## GIVEN EXERCISE
Count the lines in the records below that contain the string "center", matching case exactly, and reply with the number alone.
= = = =
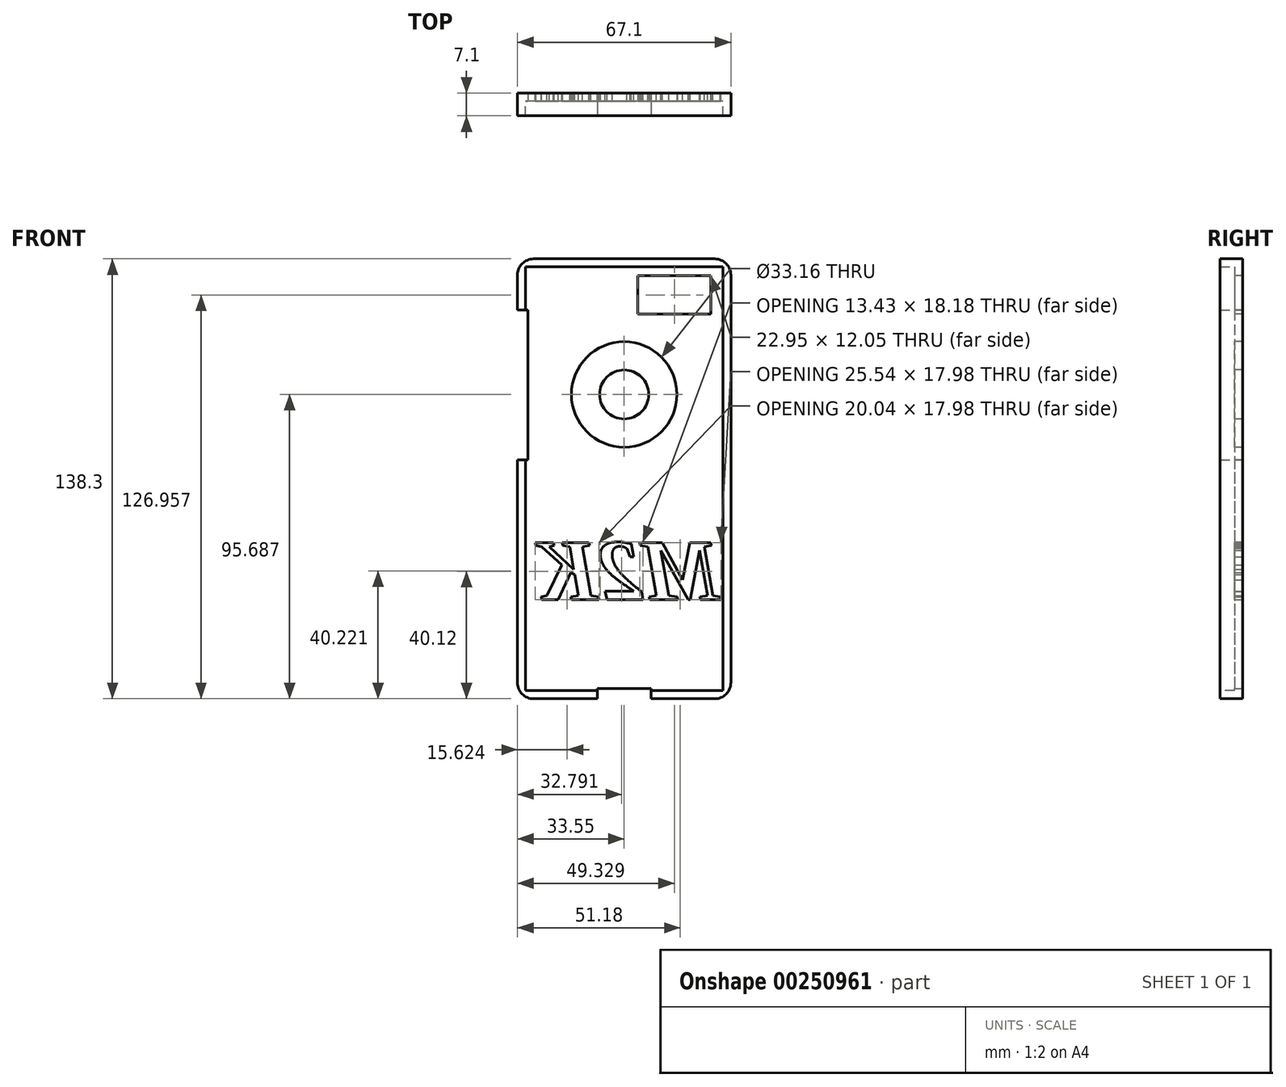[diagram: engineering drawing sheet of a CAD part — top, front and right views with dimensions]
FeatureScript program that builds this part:
annotation { "Feature Type Name" : "Feature", "Feature Type Description" : "" }
export const myFeature = defineFeature(function(context is Context, id is Id, definition is map)
    precondition{}
    {
        {
            var Q0;
            Q0=qCreatedBy(makeId("Front.planeOp"),FACE);
            var sketch = newSketch(context, id + "F0", { "sketchPlane" : qUnion([Q0])});
            skLineSegment(sketch, "E0.bottom", {"start": v(33.55, 69.15) * mm, "end": v(-33.55, 69.15) * mm});
            skLineSegment(sketch, "E0.top", {"start": v(33.55, -69.15) * mm, "end": v(-33.55, -69.15) * mm});
            skLineSegment(sketch, "E0.left", {"start": v(33.55, 69.15) * mm, "end": v(33.55, -69.15) * mm});
            skLineSegment(sketch, "E0.right", {"start": v(-33.55, 69.15) * mm, "end": v(-33.55, -69.15) * mm});
            skPoint(sketch, "E0.middle", {"position": v(0, 0) * mm});
            skSolve(sketch);
        }
        {
            var Q0;
            Q0=makeQuery(id+"F0.imprint","IMPRINT",FACE,{"disambiguationData":[TD([[makeQuery(id+"F0.imprint","IMPRINT",EDGE,{"derivedFrom":sQuery(id+"F0.wireOp",EDGE,"E0.bottom")}),1.0]])]});
            extrude(context, id + "F1", {"entities" : qUnion([Q0]), "endBound" : BoundingType.SYMMETRIC, "depth" : 7.1 * mm});
        }
        {
            var Q0;
            Q0=makeQuery(id+"F1.opExtrude","CAP_FACE",FACE,{"disambiguationData":[OSD([sQuery(id+"F0.wireOp",EDGE,"E0.bottom"),sQuery(id+"F0.wireOp",EDGE,"E0.top"),sQuery(id+"F0.wireOp",EDGE,"E0.left"),sQuery(id+"F0.wireOp",EDGE,"E0.right")])],"isStart":false});
            shell(context, id + "F2", {"entities" : qUnion([Q0]), "thickness" : 2.54 * mm});
        }
        {
            var Q0;
            Q0=makeQuery(id+"F1.opExtrude","SWEPT_EDGE",EDGE,{"disambiguationData":[OSD([sQuery(id+"F0.wireOp",EDGE,"E0.bottom"),sQuery(id+"F0.wireOp",EDGE,"E0.left")])]});
            var Q1;
            Q1=makeQuery(id+"F1.opExtrude","SWEPT_EDGE",EDGE,{"disambiguationData":[OSD([sQuery(id+"F0.wireOp",EDGE,"E0.top"),sQuery(id+"F0.wireOp",EDGE,"E0.left")])]});
            var Q2;
            Q2=makeQuery(id+"F1.opExtrude","SWEPT_EDGE",EDGE,{"disambiguationData":[OSD([sQuery(id+"F0.wireOp",EDGE,"E0.top"),sQuery(id+"F0.wireOp",EDGE,"E0.right")])]});
            var Q3;
            Q3=makeQuery(id+"F1.opExtrude","SWEPT_EDGE",EDGE,{"disambiguationData":[OSD([sQuery(id+"F0.wireOp",EDGE,"E0.bottom"),sQuery(id+"F0.wireOp",EDGE,"E0.right")])]});
            fillet(context, id + "F3", {"entities" : qUnion([Q0, Q1, Q2, Q3]), "radius" : 5.08 * mm, "tangentPropagation" : true, "allowEdgeOverflow" : false});
        }
        {
            var Q0;
            Q0=makeQuery(id+"F2.opShell","OFFSET_FACE",FACE,{"disambiguationData":[OSD([sQuery(id+"F0.wireOp",EDGE,"E0.bottom"),sQuery(id+"F0.wireOp",EDGE,"E0.top"),sQuery(id+"F0.wireOp",EDGE,"E0.left"),sQuery(id+"F0.wireOp",EDGE,"E0.right")])]});
            var sketch = newSketch(context, id + "F4", { "sketchPlane" : qUnion([Q0])});
            skLineSegment(sketch, "E1.bottom", {"start": v(4.3, 63.83) * mm, "end": v(27.25, 63.83) * mm});
            skLineSegment(sketch, "E1.top", {"start": v(4.3, 51.78) * mm, "end": v(27.25, 51.78) * mm});
            skLineSegment(sketch, "E1.left", {"start": v(4.3, 63.83) * mm, "end": v(4.3, 51.78) * mm});
            skLineSegment(sketch, "E1.right", {"start": v(27.25, 63.83) * mm, "end": v(27.25, 51.78) * mm});
            skSolve(sketch);
        }
        {
            var Q0;
            Q0=makeQuery(id+"F4.imprint","IMPRINT",FACE,{"disambiguationData":[TD([[makeQuery(id+"F4.imprint","IMPRINT",EDGE,{"derivedFrom":sQuery(id+"F4.wireOp",EDGE,"E1.bottom")}),-1.0]])]});
            extrude(context, id + "F5", {"entities" : qUnion([Q0]), "operationType" : NewBodyOperationType.REMOVE, "endBound" : BoundingType.SYMMETRIC, "oppositeDirection" : true, "depth" : 25 * mm});
        }
        {
            var Q0;
            Q0=makeQuery(id+"F1.opExtrude","SWEPT_FACE",FACE,{"disambiguationData":[OSD([sQuery(id+"F0.wireOp",EDGE,"E0.top")])]});
            var sketch = newSketch(context, id + "F6", { "sketchPlane" : qUnion([Q0])});
            skLineSegment(sketch, "E2.bottom", {"start": v(8.47, 3.55) * mm, "end": v(-8.47, 3.55) * mm});
            skLineSegment(sketch, "E2.top", {"start": v(8.47, -3.55) * mm, "end": v(-8.47, -3.55) * mm});
            skLineSegment(sketch, "E2.left", {"start": v(8.47, 3.55) * mm, "end": v(8.47, -3.55) * mm});
            skLineSegment(sketch, "E2.right", {"start": v(-8.47, 3.55) * mm, "end": v(-8.47, -3.55) * mm});
            skPoint(sketch, "E2.middle", {"position": v(0, 0) * mm});
            skSolve(sketch);
        }
        {
            var Q0;
            Q0=makeQuery(id+"F6.imprint","IMPRINT",FACE,{"disambiguationData":[TD([[makeQuery(id+"F6.imprint","IMPRINT",EDGE,{"derivedFrom":sQuery(id+"F6.wireOp",EDGE,"E2.bottom")}),1.0]])]});
            extrude(context, id + "F7", {"entities" : qUnion([Q0]), "operationType" : NewBodyOperationType.REMOVE, "endBound" : BoundingType.SYMMETRIC, "depth" : 6.5 * mm});
        }
        {
            var Q0;
            Q0=makeQuery(id+"F1.opExtrude","SWEPT_FACE",FACE,{"disambiguationData":[OSD([sQuery(id+"F0.wireOp",EDGE,"E0.right")])]});
            var sketch = newSketch(context, id + "F8", { "sketchPlane" : qUnion([Q0])});
            skLineSegment(sketch, "E3.bottom", {"start": v(-3.55, 6.02) * mm, "end": v(3.55, 6.02) * mm});
            skLineSegment(sketch, "E3.top", {"start": v(-3.55, 53.07) * mm, "end": v(3.55, 53.07) * mm});
            skLineSegment(sketch, "E3.left", {"start": v(-3.55, 6.02) * mm, "end": v(-3.55, 53.07) * mm});
            skLineSegment(sketch, "E3.right", {"start": v(3.55, 6.02) * mm, "end": v(3.55, 53.07) * mm});
            skSolve(sketch);
        }
        {
            var Q0;
            Q0=makeQuery(id+"F8.imprint","IMPRINT",FACE,{"disambiguationData":[TD([[makeQuery(id+"F8.imprint","IMPRINT",EDGE,{"derivedFrom":sQuery(id+"F8.wireOp",EDGE,"E3.bottom")}),1.0]])]});
            extrude(context, id + "F9", {"entities" : qUnion([Q0]), "operationType" : NewBodyOperationType.REMOVE, "endBound" : BoundingType.SYMMETRIC, "oppositeDirection" : true, "depth" : 6.5 * mm});
        }
        {
            var Q0;
            Q0=makeQuery(id+"F2.opShell","OFFSET_FACE",FACE,{"disambiguationData":[OSD([sQuery(id+"F0.wireOp",EDGE,"E0.bottom"),sQuery(id+"F0.wireOp",EDGE,"E0.top"),sQuery(id+"F0.wireOp",EDGE,"E0.left"),sQuery(id+"F0.wireOp",EDGE,"E0.right")])]});
            var sketch = newSketch(context, id + "F10", { "sketchPlane" : qUnion([Q0])});
            skCircle(sketch, "E4", {"center": v(0, 26.54) * mm, "radius": 16.58 * mm});
            skCircle(sketch, "E5", {"center": v(0, 26.54) * mm, "radius": 7.7 * mm});
            skSolve(sketch);
        }
        {
            var Q0;
            Q0 = qSketchRegion(id + "F10", true);
            extrude(context, id + "F11", {"entities" : qUnion([Q0]), "operationType" : NewBodyOperationType.REMOVE, "endBound" : BoundingType.SYMMETRIC, "oppositeDirection" : true, "depth" : 25 * mm});
        }
        {
            var Q0;
            {var subQ0=sQuery(id+"F0.wireOp",EDGE,"E0.top");var subQ1=sQuery(id+"F0.wireOp",EDGE,"E0.right");var subQ2=sQuery(id+"F0.wireOp",EDGE,"E0.bottom");var subQ3=sQuery(id+"F0.wireOp",EDGE,"E0.left");Q0=makeQuery(id+"F11.boolean.opBoolean","SPLIT",FACE,{"disambiguationData":[TD([makeQuery(id+"F1.opExtrude","SWEPT_FACE",FACE,{"disambiguationData":[OSD([subQ2])]})])],"derivedFrom":makeQuery(id+"F1.opExtrude","CAP_FACE",FACE,{"disambiguationData":[OSD([subQ2,subQ0,subQ3,subQ1])],"isStart":true})});}
            var sketch = newSketch(context, id + "F12", { "sketchPlane" : qUnion([Q0])});
            skText(sketch, "E6", { "text": "M2K", "fontName": "Tinos-BoldItalic.ttf"});
            const initialGuessF12  = {"E6": [-0.03004, -0.03802, 1, 0, 0.01977]};
            skSetInitialGuess(sketch, initialGuessF12);
            skSolve(sketch);
        }
        {
            var Q0;
            Q0 = qSketchRegion(id + "F12", true);
            extrude(context, id + "F13", {"entities" : qUnion([Q0]), "operationType" : NewBodyOperationType.REMOVE, "endBound" : BoundingType.SYMMETRIC, "oppositeDirection" : true, "depth" : 25 * mm});
        }
    });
= = = =
## SOLUTION
2